前述したように今の週休3日制は、週40時間の労働時間を4日に固めただけで、完全週休3日制ではない。その結果、1日の拘束時間は11時間(休憩1時間)になる。現在の日本の労働実態からすれば残業なしではすまされない。それこそ休みを1日増やしたことでやるべき仕事を片付けるために、毎日深夜近くまで働かざるをえなくなるかもしれない。
下手をすれば、終わらない仕事のために今と同じように休日労働する人も出てくるだろう。今と仕事量が変わらないのに、後顧の憂いなしに3日の休日を満喫できる会社や社員はどれだけあるだろうか。

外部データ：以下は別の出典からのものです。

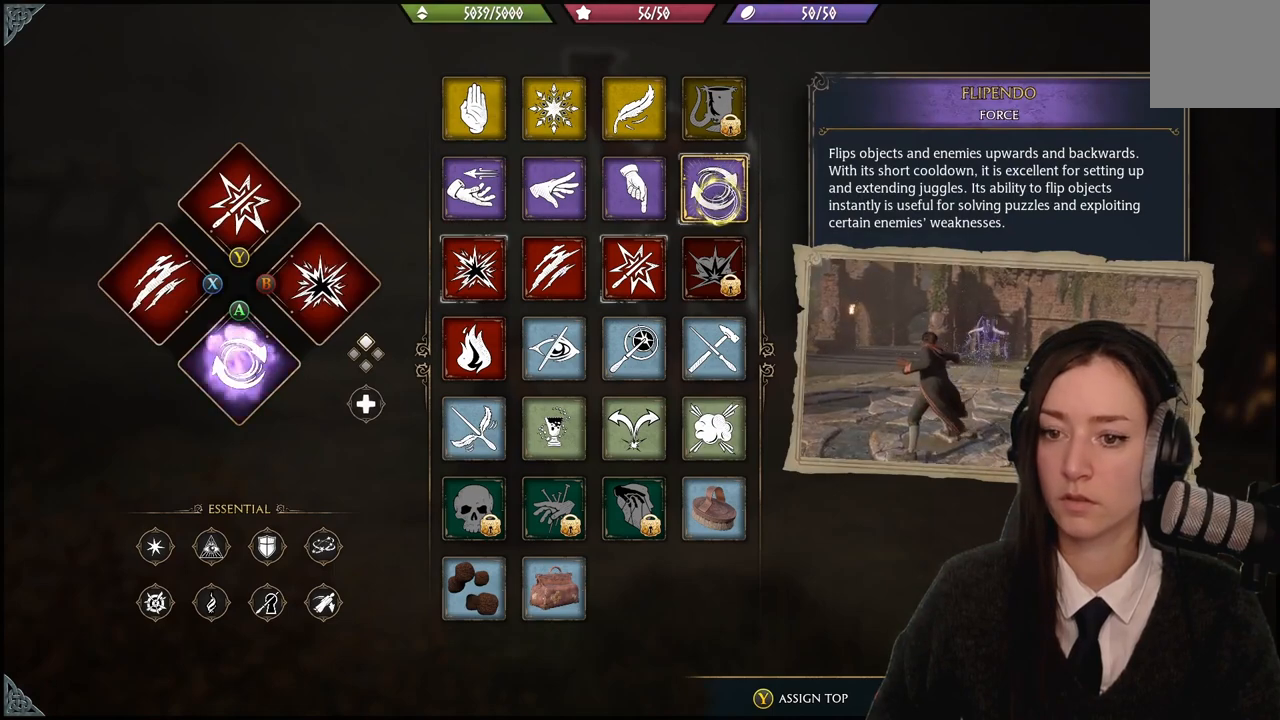
{"buttons": [], "left_stick": "up", "right_stick": "center", "events": [[167, "R2", "up"], [200, "B", "down"], [300, "B", "up"], [300, "left_stick", "left"], [467, "left_stick", "up"]]}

本来の完全週休3日にしようとすれば1日8時間×4日にして、従来と同じ給与を払うべきだろう。つまり、1週間の会社の所定労働時間を32時間にすれば可能だ。これはフランスの週35時間の法定労働時間に近い。
週8時間も労働時間を減らす経営者は少ないかもしれないが、企業の中には実現可能な企業もある。たとえば日本生命、東京海上日動をはじめとする生・損保会社では1日の所定労働時間が7時間という会社が多い。1週間の所定労働時間は35時間とフランスと同じだ。
だが、どの会社も週休3日に踏み込むことはできないだろう。社員を1日休ませることによるビジネス上の損失が大きいからだ。また、残業を前提としている職場風土の問題もある。ちなみに電通も1日の所定労働時間は7時間だ。にもかかわらず長時間労働体質が世間から指弾された。
結局、この国の商習慣・業界慣行や長時間労働体質を変えていかない限り、完全週休3日制は夢のまた夢なのである。